Biden administration braces for 'extraordinarily elevated' inflation in March consumer price report

"We are in a better place than we were last month," White House press secretary Jen Psaki claimed.

The Biden administration is bracing for the release Tuesday of the federal government's Consumer Price Index report for October, which is expected show another record high increases in the costs of goods for Americans.

Analysts project the rate of inflation over 12 months ending March was 8.4% – the fastest year-over-year inflation since December 1981. The rate is also expected to surpass the year-over-year increase of 7.9% in February, which set a 40-year high.

Economists also forecast that from February to March, consumer prices jumped 1.1%, the sharpest month-to-month jump since 2005, according to the Associated Press. 

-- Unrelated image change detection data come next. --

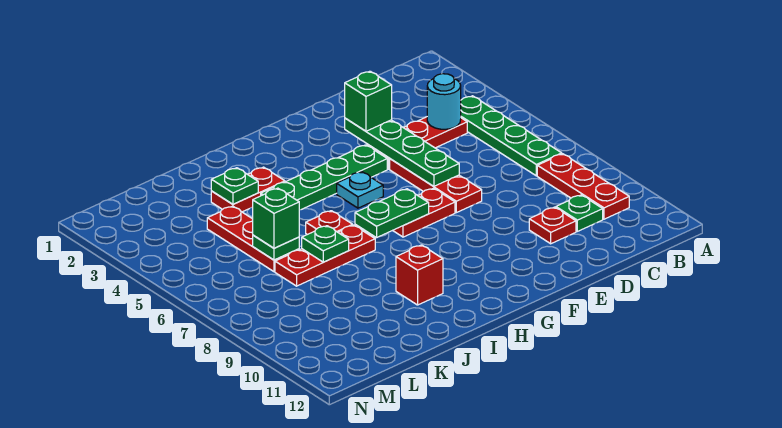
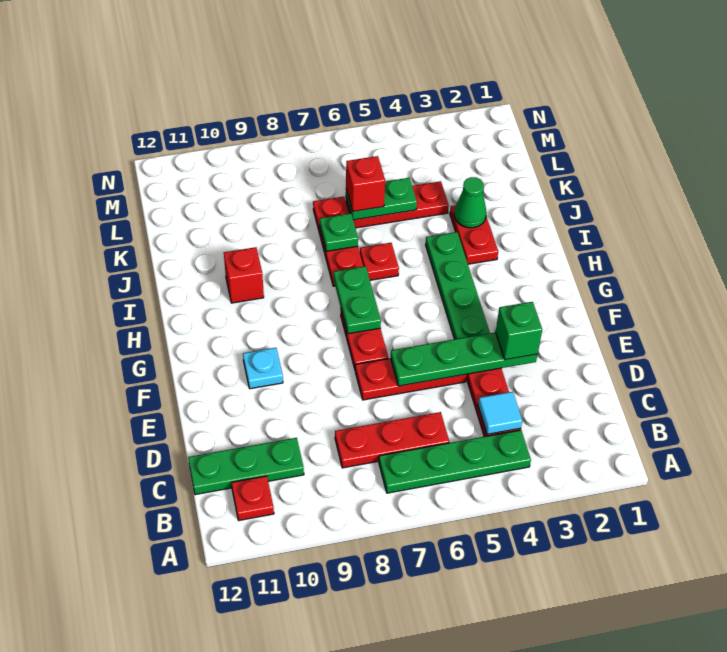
red 1x3 plate [537,154,629,219] -> red 1x3 plate moved to [335,412,449,468]
cyan 1x1 round brick [427,74,461,129] -> cyan 1x1 tile [478,392,522,434]
green 1x1 plate [556,195,603,231] -> green 1x3 plate [188,438,304,495]
red 1x1 plate [529,207,576,244] -> red 1x1 plate moved to [232,476,274,520]
cyan 1x1 plate [337,172,383,208] -> cyan 1x1 plate moved to [243,348,283,389]
green 1x1 plate [211,168,258,204] -> green 1x1 cone [454,177,487,228]
green 1x1 plate [253,235,299,260] -> green 1x2 plate [346,178,417,220]
green 1x1 brick [253,188,299,248] -> red 1x1 brick [346,156,385,211]

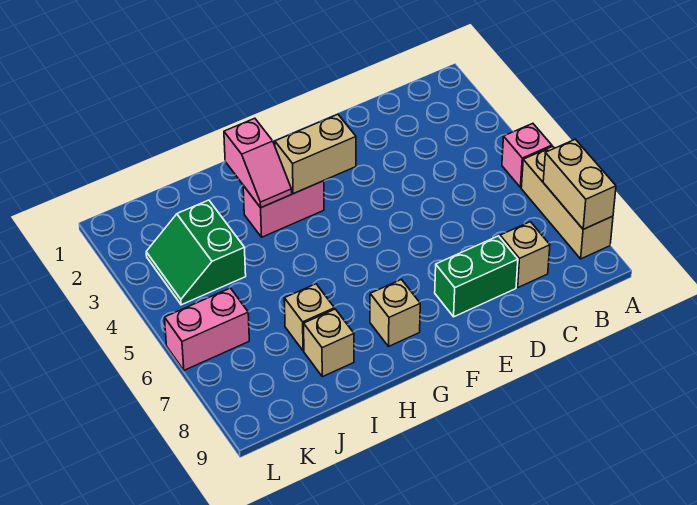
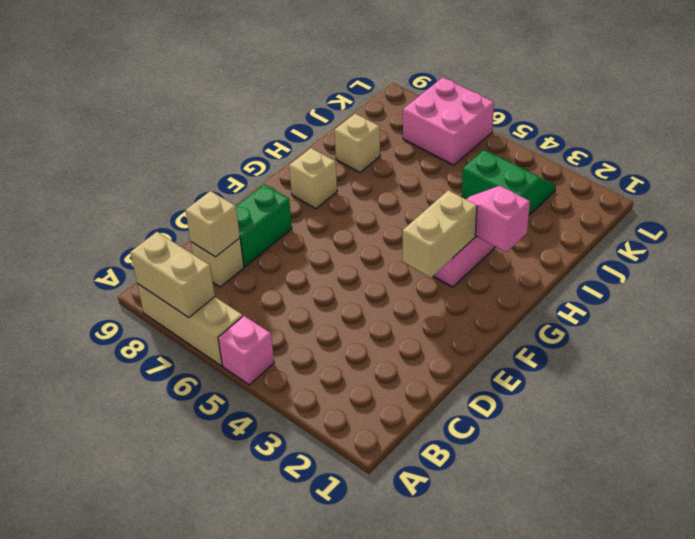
tan 1x1 brick [284,284,334,351] -> tan 1x1 brick moved to [185,191,240,257]
pink 1x2 brick [165,288,249,370] -> pink 2x2 brick [403,77,494,165]

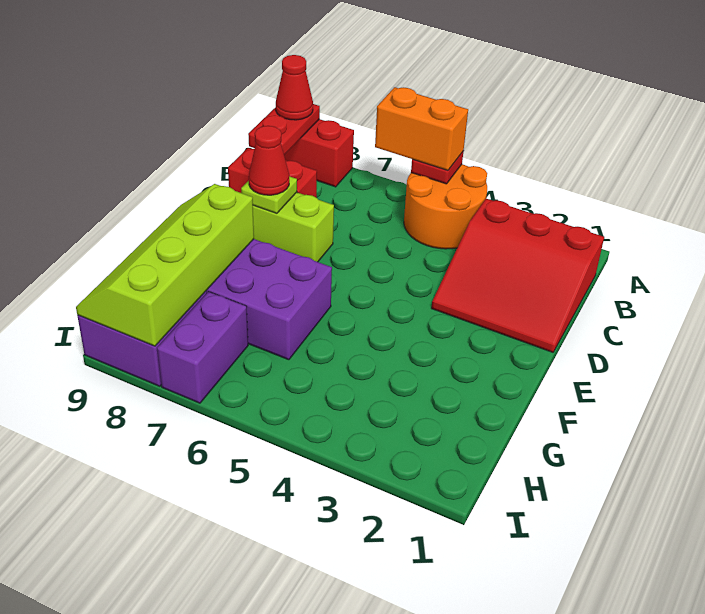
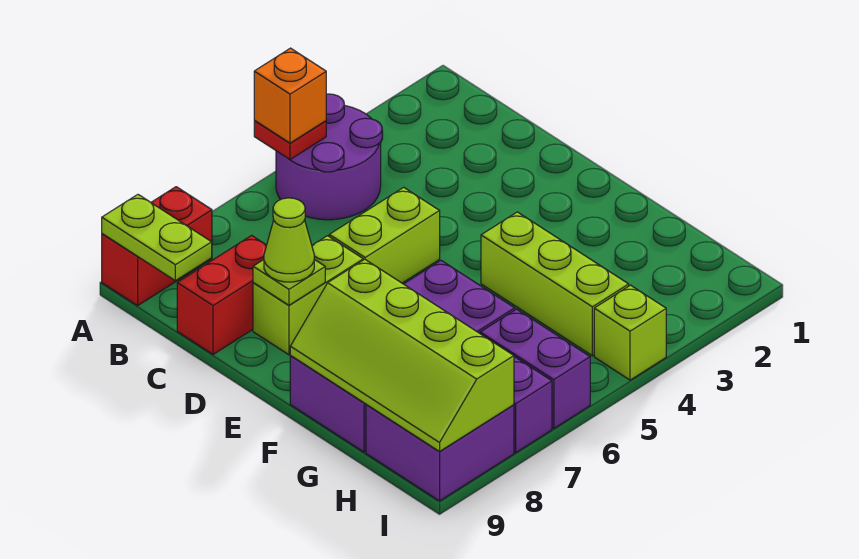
orange 2x2 round brick [404,164,487,249] -> purple 2x2 round brick [276,94,382,220]
orange 1x2 brick [375,87,468,171] -> orange 1x1 brick [254,48,326,143]
red 1x2 plate [248,104,320,155] -> lime 1x2 plate [102,195,212,281]
red 1x1 cone [276,55,313,120] -> none
red 3x3 slope [432,199,604,352] -> none
none -> lime 1x2 brick [329,187,440,283]
red 1x1 cone [249,126,289,195] -> lime 1x1 cone [264,198,314,282]
none -> lime 1x3 brick [481,212,629,356]
none -> purple 1x2 brick [480,309,590,428]
none -> lime 1x1 brick [594,285,666,380]

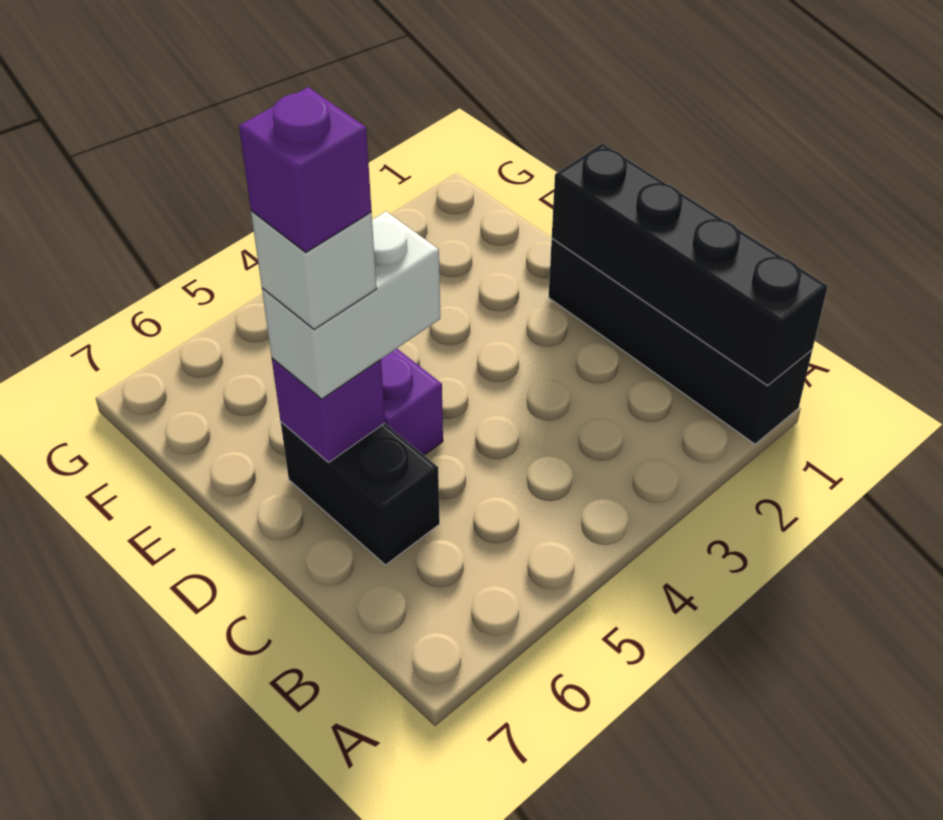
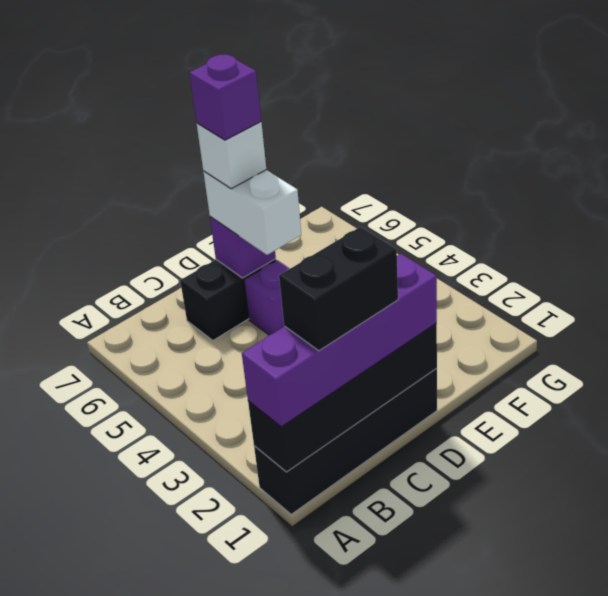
none -> purple 1x4 brick [242,254,437,427]
none -> black 1x2 brick [279,227,398,351]

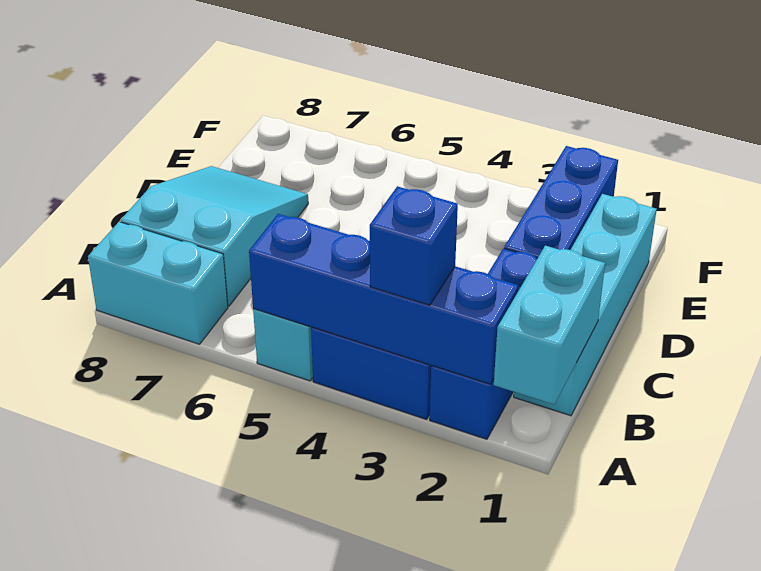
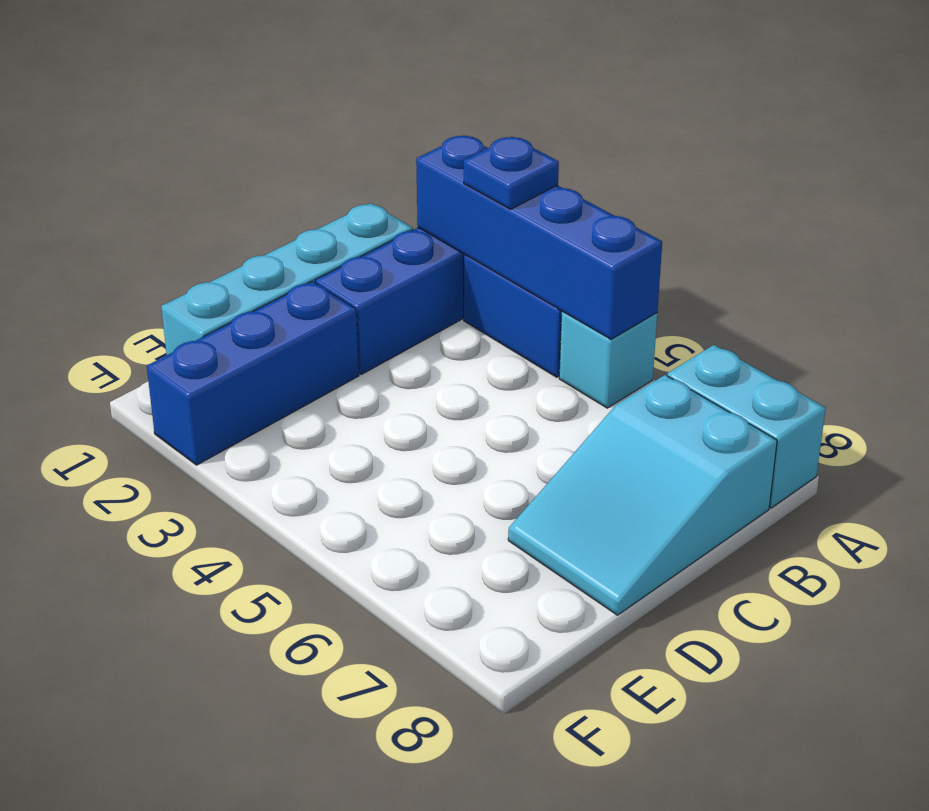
cyan 1x2 brick [494,246,605,405] -> none
blue 1x1 brick [370,186,458,305] -> blue 1x1 plate [464,137,559,209]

The White House is blaming Russian President Vladimir Putin and his war on Ukraine, particularly for rising gas and food prices, and says that because of recent administration actions the U.S. is now better positioned to protect from runaway inflation than it was roughly seven weeks ago when the war started. 

"Because of the actions we’ve taken to address the Putin price hike, we are in a better place than we were last month," White House press secretary Jen Psaki said Monday.

"But we expect the March ... CPI headline to be extraordinarily elevated due to Putin's price hike," she said. "We expect a large difference between core and headline inflation reflecting the global disruptions in energy and food markets."

While the average cost of a gallon of regular gas has gone down from its record high last month, it still costs $4.11, over a dollar more than it cost one year ago, according to AAA.

The average American family is expected to spend an extra $5,200 this year compared to 2021 due to inflation, Bloomberg reported.